▶ [TASK OBJECTIVE]: Quote, word for word, the section of the passage on regenerative medicine and oral tissues that opens with the words containing "Inexpensive and without" and closes with "to be explored.".

▶ [SOURCE PASSAGE]:
As defined by Mason and Dunnill, the subject of regenerative medicine aims to replace and regenerate human cells, tissues or organs [1].

Herbs and plants have been used to cure many diseases since ancient times, and their medicinal and therapeutic importance has been proven in the prevention and treatment of many pathologies.

Inexpensive and without major side effects, several studies have shown that natural compounds, especially secondary metabolites isolated from plants, have many biological and medicinal activities such as antibacterial, antiviral, antifungal, anticancer, analgesic, anti-inflammatory, regenerative and antitumoral.

The role of medicinal plants in disease treatment has been the subject of many studies in odontology, especially for their antibacterial and anti-inflammatory potential, their regenerative potential needs to be explored.

2. Particularities of Oral Cavity

The human teeth are composed of organized, mineralized tissue layers of dentin, cementum and enamel. In native tooth architecture, an enamel-encased crown surrounds the internal pulp chamber and roots [2].

Enamel is derived from oral epithelium tissue, while dentin, pulp and periodontium derive from the neural crest.

In healthy tooth anatomy, the dentin-pulp complex lies below a continuous layer of ordered enamel, protecting the vessel and nerve rich pulp [2].

In the dentin layer, odontoblasts create and regulate tissue matrix components. Epithelial-mesenchymal interactions are essential for the transition of mesenchymal embryonic pulp cells to the pre-odontoblastic stage. Signaling molecules from the inner enamel epithelium encourage differentiation of peripheral dental papilla cells, odontoblast precursors, which eventually become secondary odontoblasts [3] [4] [5].

Human dental pulp stem cells (DPSCs) originate from migrating neural crest cells, are derived from the embryonic ectoderm layer and possess mesenchymal stem cell properties. This feature confers them vast differentiation potential, in addition to their ability to secrete trophic factors and their immunoregulatory properties. DPSCs can differentiate into odontoblasts, osteocytes/osteoblasts, adipocytes, chondrocytes, or neural cells [6] [7].

DPSCs can also regenerate dental tissue composed of vascular, connective, and neural tissues. During tooth development, primitive ectomesenchyme becomes enclosed within the prospective teeth to form the dental pulp, a rich source of stem cells. Odontogenesis (the process of tooth development) involves the cell matrix of types and specific cellular processes which result in the differentiation, growth, maturation and eruption of developing teeth in the mouth [5] [6].

2.1. Soft Tissues

Gingiva and oral mucosa: The gingiva is the oral mucosa that covers the alveolar bone and cervical part of the tooth. It forms a physical barrier against oral bacteria and provides mechanical protection to the underlying tissues. Given its protective nature, the gingiva is a key for wound healing since is constantly exposed to trauma or bacterial products that lead to inflammatory and infectious events.

▶ [RECORDS SHOWN]:

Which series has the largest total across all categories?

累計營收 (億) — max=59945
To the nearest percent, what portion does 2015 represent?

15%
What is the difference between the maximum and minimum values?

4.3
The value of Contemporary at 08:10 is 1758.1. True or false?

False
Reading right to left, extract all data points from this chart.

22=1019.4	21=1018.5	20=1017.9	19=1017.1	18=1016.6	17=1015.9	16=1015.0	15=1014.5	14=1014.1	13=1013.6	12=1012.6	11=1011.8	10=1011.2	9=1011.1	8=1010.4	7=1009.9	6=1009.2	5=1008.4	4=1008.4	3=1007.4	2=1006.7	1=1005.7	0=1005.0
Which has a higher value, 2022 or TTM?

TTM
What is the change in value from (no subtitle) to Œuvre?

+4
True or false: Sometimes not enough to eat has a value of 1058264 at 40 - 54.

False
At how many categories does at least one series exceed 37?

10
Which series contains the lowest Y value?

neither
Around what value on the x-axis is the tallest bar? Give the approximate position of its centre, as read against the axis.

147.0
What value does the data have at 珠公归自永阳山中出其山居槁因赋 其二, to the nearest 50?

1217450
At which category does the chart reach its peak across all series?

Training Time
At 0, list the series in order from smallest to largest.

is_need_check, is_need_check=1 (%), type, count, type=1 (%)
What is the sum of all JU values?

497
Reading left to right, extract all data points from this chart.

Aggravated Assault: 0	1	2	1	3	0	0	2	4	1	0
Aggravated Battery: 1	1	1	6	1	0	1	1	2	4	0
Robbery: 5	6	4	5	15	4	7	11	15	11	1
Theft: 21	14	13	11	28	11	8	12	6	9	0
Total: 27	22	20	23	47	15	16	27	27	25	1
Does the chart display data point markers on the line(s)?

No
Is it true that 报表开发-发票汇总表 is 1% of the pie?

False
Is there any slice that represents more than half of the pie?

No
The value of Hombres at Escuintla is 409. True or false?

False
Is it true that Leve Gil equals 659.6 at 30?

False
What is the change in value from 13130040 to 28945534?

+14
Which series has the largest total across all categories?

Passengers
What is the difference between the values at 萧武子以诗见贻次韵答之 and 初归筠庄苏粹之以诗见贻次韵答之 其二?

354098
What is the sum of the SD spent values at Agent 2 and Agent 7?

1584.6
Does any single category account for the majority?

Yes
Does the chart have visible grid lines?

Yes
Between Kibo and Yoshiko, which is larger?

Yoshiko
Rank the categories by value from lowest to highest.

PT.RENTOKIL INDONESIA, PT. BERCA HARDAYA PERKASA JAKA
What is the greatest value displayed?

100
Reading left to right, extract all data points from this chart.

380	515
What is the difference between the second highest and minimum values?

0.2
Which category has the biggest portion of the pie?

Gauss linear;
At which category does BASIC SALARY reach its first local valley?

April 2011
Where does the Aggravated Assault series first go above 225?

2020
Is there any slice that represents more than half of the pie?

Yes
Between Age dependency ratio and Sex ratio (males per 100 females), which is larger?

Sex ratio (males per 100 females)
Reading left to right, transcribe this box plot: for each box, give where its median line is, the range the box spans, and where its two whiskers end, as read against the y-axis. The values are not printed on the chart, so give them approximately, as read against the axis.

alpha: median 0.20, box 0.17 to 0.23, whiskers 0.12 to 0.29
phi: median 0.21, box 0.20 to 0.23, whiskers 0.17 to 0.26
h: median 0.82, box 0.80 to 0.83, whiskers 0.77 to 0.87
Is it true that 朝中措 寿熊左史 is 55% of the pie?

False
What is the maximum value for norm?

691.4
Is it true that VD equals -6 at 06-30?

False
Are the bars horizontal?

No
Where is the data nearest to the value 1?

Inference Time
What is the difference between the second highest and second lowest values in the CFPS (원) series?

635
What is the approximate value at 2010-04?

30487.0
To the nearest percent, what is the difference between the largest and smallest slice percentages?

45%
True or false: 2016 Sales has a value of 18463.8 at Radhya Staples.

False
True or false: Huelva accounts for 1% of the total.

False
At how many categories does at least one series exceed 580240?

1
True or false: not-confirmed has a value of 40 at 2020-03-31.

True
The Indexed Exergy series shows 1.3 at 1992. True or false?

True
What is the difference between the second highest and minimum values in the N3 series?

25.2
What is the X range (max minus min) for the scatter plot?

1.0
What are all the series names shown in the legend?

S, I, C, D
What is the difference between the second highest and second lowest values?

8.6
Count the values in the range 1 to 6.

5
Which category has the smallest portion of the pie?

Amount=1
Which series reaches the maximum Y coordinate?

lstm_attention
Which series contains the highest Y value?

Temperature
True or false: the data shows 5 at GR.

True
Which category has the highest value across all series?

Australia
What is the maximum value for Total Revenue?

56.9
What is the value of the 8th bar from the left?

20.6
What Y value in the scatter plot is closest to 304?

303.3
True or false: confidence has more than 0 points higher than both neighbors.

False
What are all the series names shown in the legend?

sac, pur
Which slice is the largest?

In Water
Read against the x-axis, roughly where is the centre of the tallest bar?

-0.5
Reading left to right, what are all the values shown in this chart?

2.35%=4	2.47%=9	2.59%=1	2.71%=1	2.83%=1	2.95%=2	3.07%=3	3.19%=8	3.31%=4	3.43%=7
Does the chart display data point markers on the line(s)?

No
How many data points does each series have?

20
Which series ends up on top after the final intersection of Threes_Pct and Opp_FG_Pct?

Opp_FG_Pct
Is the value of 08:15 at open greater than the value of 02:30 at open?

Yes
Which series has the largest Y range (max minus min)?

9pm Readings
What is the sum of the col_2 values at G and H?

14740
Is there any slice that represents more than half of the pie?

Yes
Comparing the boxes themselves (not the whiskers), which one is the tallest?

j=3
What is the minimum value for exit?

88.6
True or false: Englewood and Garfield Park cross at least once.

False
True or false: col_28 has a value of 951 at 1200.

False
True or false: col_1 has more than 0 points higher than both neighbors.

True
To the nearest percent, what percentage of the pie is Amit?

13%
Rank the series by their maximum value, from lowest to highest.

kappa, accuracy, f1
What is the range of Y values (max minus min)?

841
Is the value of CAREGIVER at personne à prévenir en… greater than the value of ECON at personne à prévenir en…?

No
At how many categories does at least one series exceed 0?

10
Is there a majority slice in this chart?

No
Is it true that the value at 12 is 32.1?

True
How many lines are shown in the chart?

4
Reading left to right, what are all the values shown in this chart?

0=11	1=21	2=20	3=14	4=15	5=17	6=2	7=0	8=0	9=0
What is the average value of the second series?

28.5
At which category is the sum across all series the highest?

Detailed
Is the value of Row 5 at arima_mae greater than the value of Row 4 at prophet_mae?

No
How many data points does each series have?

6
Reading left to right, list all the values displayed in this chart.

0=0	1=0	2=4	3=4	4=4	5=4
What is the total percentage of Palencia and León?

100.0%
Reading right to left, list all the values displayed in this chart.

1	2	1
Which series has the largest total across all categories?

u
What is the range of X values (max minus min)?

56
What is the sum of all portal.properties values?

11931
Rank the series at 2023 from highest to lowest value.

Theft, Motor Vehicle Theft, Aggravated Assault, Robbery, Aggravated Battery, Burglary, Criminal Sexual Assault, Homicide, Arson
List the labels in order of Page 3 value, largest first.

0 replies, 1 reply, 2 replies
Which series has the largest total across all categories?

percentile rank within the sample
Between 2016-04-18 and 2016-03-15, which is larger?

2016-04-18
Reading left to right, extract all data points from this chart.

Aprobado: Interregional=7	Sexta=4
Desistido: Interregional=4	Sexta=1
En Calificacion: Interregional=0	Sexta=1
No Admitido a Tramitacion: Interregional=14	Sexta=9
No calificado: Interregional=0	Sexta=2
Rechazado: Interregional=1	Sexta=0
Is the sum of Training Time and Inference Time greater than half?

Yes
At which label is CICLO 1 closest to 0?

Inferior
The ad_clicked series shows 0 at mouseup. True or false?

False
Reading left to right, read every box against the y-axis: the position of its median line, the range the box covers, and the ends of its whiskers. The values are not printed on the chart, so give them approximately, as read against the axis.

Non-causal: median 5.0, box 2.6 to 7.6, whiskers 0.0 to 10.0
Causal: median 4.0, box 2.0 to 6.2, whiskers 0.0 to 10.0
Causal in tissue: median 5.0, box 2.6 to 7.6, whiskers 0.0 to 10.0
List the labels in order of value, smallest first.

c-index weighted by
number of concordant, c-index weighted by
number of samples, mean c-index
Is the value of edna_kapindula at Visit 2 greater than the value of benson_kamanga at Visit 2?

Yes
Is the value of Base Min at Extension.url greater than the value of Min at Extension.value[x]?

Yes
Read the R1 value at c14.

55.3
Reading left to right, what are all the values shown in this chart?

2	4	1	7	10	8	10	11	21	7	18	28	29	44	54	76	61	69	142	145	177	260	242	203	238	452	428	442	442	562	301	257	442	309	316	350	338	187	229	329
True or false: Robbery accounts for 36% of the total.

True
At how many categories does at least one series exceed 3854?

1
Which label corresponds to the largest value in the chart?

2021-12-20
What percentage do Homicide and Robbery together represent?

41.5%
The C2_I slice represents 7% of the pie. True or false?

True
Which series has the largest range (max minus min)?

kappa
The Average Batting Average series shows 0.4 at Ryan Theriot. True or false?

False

▶ [REPLY TO THE EXERCISE]:
Inexpensive and without major side effects, several studies have shown that natural compounds, especially secondary metabolites isolated from plants, have many biological and medicinal activities such as antibacterial, antiviral, antifungal, anticancer, analgesic, anti-inflammatory, regenerative and antitumoral.

The role of medicinal plants in disease treatment has been the subject of many studies in odontology, especially for their antibacterial and anti-inflammatory potential, their regenerative potential needs to be explored.